I always find the profession of Final Vows to be an extremely powerful testament in our world. I can just feel that in the moment when “forever” is said, there is a sense of awe among all those gathered in the Basilica. People find it amazing that someone could ever come to a point to give himself so completely and wholeheartedly to the Lord, that someone could have the confidence and assurance of publically professing that he wants to dedicate himself to serve the Lord as a religious living the Evangelical Counsels. This event moves people, inspires them, gives them hope. But why? What is at the root of the awe that we feel when we see someone committing himself to God forever? It is because in that moment we see what God has made us to do: commit ourselves. We now live in a world in which we are afraid to make commitments. We always want to have an out, another possibility, an escape just in case the road we are walking down proves to be the wrong one someday. When we begin to close doors in our lives, we become afraid, and so, we try to keep all our doors open. We see this most clearly in couples that decide not to get married, but rather opt to live together so that they can leave each other at any point if things begin to get difficult. Yet if we live this way, we miss something. We are simply people who float about in the world aimlessly. And quite frankly, God simply did not make us to live this way. Floating about does not fulfill us; it only temporarily abates our fear.
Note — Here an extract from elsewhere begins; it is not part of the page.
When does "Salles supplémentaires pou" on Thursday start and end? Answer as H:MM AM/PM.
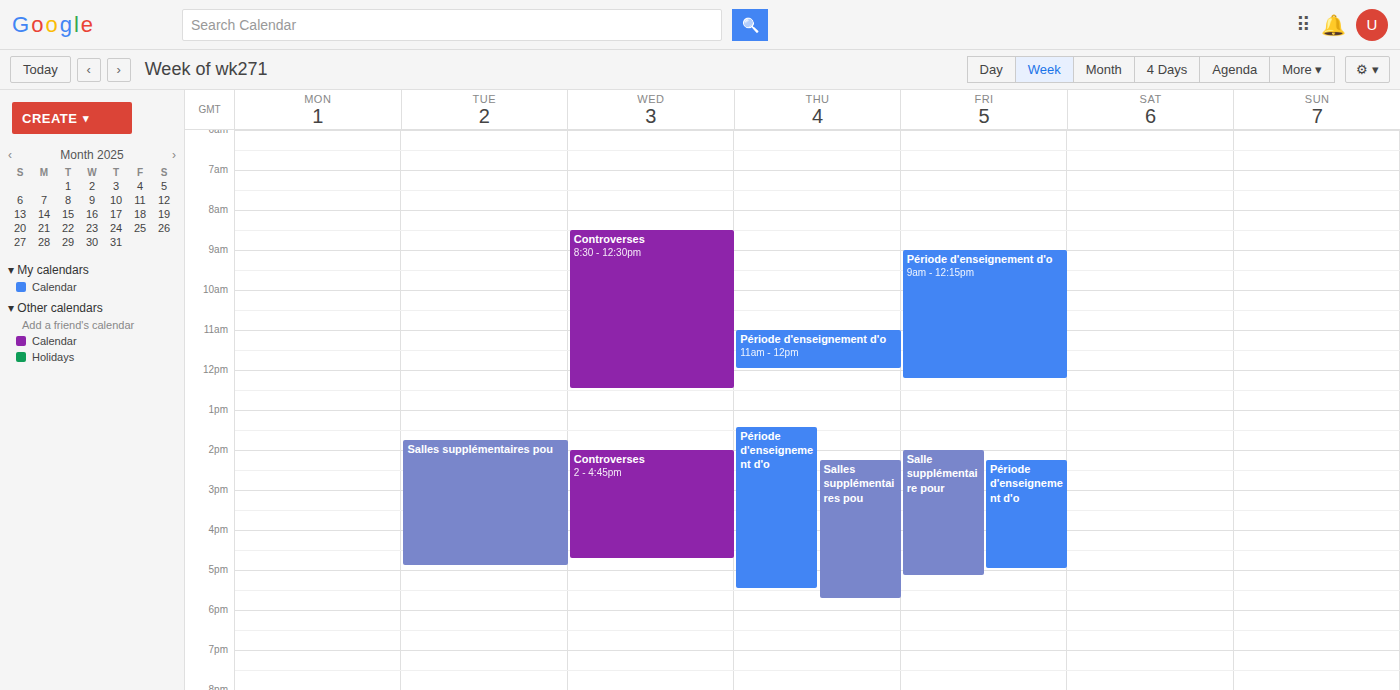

Commitment is a scary thing. The reason why people look at something like Final Vows with awe is because they can look at it and think, “How scary!” This person is closing doors and diving head first into one path. Yet below the surface of this fear, there is a sense of desire. The awe-inspiring nature of Final Vows is that we get to see one of the deepest yearnings of the human heart: committing. But it is committing in such a way that we do not see it as closing doors or narrowing our options in life, but rather as an opening up in love to the One who first loved us. Commitment is not restricting; it’s freeing. That is the witness that I have seen in the men who have professed vows—they convey to all that in that moment of their profession they believe with all of their being that they are truly free and that they are dedicating themselves solely out of love, a deep love for their Creator and Savior. And that truly is awesome! People look at that and long to do the same in their lives because what they have seen is a prophetic witness to one of the deepest desires of our human nature.
When I look out and see my two classmates say “forever,” I will see two men who are truly convinced that they are free in their commitment and that they are driven purely by their love for their Lord. By journeying with them, I will know what went into that moment, what went into becoming free and growing in the love that spurs them on. And for that reason, this Final Vows will be a little different, a little more personal. In being with two people on their road of becoming more fully human, I will appreciate more the witness they give to the world and the pure awe they leave with us in saying “forever” with love.
Mr. Ryan Pietrocarlo, C.S.C., has just returned to Moreau Seminary after completing a pastoral year in Monterrey, Mexico. Ryan graduated from Notre Dame with an undergraduate degree in biochemistry prior to entering into formation with Holy Cross. He is originally from East Rochester, New York.